TEXT BLOCK:
[START]
Codex H was created in the 6th century as a copy of the Pauline Epistles, the collection of letters attributed to St Paul that became a central part of the Christian New Testament. For centuries, it was preserved as part of the manuscript tradition on Mount Athos, a region in northern Greece known for its monasteries and long history of safeguarding religious texts.

At some point during the 13th century, the manuscript was dismantled at the Great Lavra Monastery. Instead of remaining as a complete biblical volume, its parchment sheets were cut apart and given a new purpose. Pages from Codex H were reused as binding material and protective leaves for other manuscripts.

This was not unusual in the medieval period. Parchment was expensive and durable, and older books that were damaged, outdated or no longer needed in their original form were often recycled. In many cases, this process erased works that had survived for hundreds of years.

The remains of Codex H eventually ended up spread across several collections in Europe. Fragments were identified in libraries and archives in countries including Italy, Greece, Russia, Ukraine and France, but the original manuscript remained incomplete and difficult to reconstruct.

The invisible marks that revealed a lost Biblical manuscript

The recovery of the lost pages began with a clue hidden in the way the parchment had been reused. When medieval scribes wrote new text over the old manuscript material, the fresh ink left traces on the opposite side of the parchment. Over time, this created faint mirrored impressions known as offset damage.

These marks were almost impossible to read with the naked eye. In some cases, however, the traces preserved information from pages that no longer survived. The lost writing had effectively left behind a shadow of itself.

Working with the Early Manuscripts Electronic Library, the research team led by Professor Garrick Allen from the University of Glasgow used multispectral imaging to examine the surviving fragments. The technology captures images at different wavelengths of light, allowing researchers to separate layers of writing and reveal details hidden beneath later damage, ink and surface changes.

The process did more than improve visibility. It allowed scholars to recover information from pages that had physically disappeared centuries earlier. Each surviving fragment could contain evidence from the original manuscript as well as later reuse.

Confirming the age of the recovered fragments

Because ancient manuscripts can sometimes be difficult to date accurately from handwriting alone, the team also used scientific analysis to confirm the origin of the parchment.

Experts in Paris carried out radiocarbon dating, which supported the identification of the material as belonging to the 6th century. The results matched the historical understanding of Codex H and helped verify that the recovered material came from the early manuscript rather than from a later copy.

Combining imaging technology with scientific dating allowed scholars to rebuild parts of the manuscript with greater confidence. It also demonstrated how modern methods can uncover information hidden within objects that have already passed through many stages of use and reuse.

The manuscript that preserved more than just Biblical words

Among the recovered material were chapter lists connected to Paul’s Letters. These lists provide evidence of how early readers organised biblical texts before the chapter systems familiar to modern readers existed.
[END]
INSTRUCTION:
Quote, word for word, the stretch of the Codex H text from "The process did" through "origin of the parchment.".

Extracted records
[START]
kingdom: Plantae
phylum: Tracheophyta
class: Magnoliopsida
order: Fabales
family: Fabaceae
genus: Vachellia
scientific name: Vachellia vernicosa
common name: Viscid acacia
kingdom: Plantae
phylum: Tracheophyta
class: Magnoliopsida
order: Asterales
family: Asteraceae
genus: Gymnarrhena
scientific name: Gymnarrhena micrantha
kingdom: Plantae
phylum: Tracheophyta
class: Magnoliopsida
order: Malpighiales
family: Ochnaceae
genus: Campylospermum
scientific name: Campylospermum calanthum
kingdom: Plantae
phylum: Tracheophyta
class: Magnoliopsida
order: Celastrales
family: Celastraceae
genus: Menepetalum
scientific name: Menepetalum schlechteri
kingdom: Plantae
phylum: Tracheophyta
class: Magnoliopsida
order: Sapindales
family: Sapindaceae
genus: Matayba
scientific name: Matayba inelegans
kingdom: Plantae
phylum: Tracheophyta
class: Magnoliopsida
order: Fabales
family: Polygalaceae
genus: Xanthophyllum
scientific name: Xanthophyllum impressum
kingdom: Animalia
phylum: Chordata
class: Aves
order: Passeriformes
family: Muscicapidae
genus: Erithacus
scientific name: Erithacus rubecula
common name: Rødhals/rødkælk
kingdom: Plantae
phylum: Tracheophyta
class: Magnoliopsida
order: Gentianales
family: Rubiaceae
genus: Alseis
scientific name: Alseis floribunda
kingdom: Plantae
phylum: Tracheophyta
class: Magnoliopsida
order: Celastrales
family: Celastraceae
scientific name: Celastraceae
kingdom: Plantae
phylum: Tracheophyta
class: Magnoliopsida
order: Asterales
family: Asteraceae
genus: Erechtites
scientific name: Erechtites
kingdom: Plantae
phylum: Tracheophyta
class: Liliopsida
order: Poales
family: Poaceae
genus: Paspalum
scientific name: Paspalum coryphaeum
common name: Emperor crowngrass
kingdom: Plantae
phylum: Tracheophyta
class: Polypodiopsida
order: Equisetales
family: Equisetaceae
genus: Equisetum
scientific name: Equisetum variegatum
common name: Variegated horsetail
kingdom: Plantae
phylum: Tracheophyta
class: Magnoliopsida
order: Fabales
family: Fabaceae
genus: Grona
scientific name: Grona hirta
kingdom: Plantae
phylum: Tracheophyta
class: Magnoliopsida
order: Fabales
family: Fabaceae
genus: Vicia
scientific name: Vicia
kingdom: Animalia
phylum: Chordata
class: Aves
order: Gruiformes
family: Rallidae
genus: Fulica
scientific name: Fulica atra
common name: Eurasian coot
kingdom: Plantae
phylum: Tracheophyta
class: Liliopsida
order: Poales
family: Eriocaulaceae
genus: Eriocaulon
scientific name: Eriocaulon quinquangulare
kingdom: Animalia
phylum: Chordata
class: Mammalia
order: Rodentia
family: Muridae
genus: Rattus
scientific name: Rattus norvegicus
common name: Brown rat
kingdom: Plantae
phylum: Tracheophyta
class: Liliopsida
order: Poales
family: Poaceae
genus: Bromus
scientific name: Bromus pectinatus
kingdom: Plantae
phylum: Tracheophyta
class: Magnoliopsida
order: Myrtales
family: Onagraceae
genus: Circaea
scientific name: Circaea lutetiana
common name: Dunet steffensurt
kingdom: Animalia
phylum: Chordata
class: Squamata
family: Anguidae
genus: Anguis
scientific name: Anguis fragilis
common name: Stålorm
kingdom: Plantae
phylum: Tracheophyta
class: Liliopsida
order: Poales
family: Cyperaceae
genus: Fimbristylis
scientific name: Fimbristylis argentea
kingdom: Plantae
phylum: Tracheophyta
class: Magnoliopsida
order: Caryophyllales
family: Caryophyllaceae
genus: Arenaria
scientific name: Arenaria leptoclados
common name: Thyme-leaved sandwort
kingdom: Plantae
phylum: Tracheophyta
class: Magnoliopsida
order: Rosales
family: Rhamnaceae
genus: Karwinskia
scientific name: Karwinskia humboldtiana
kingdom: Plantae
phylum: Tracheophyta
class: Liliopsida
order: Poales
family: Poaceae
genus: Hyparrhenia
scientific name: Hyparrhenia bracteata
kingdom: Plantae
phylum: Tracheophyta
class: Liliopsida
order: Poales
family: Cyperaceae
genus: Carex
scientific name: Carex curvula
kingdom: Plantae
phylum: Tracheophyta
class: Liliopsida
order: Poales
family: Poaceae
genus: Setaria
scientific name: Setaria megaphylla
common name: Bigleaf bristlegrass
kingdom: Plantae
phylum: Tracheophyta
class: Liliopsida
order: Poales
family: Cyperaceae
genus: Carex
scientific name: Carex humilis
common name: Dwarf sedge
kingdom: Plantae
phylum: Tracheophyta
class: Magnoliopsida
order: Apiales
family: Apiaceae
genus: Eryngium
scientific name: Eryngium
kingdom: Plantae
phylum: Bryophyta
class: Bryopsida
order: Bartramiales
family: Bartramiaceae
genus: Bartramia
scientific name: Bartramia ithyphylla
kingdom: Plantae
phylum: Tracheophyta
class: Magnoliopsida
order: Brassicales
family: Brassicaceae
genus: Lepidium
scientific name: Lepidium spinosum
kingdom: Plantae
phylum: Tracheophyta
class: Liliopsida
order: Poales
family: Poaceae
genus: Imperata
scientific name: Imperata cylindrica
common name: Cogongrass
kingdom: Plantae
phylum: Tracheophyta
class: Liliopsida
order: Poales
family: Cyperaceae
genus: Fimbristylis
[END]
THE OUTPUT:
The process did more than improve visibility. It allowed scholars to recover information from pages that had physically disappeared centuries earlier. Each surviving fragment could contain evidence from the original manuscript as well as later reuse.

Confirming the age of the recovered fragments

Because ancient manuscripts can sometimes be difficult to date accurately from handwriting alone, the team also used scientific analysis to confirm the origin of the parchment.